=== Section Start ===
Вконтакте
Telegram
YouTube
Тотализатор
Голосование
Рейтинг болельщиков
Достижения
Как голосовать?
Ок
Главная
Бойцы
=== Section End ===
Each line of the records above must be copied exactly.

Вконтакте
Telegram
YouTube
Тотализатор
Голосование
Рейтинг болельщиков
Достижения
Как голосовать?
Ок
Главная
Бойцы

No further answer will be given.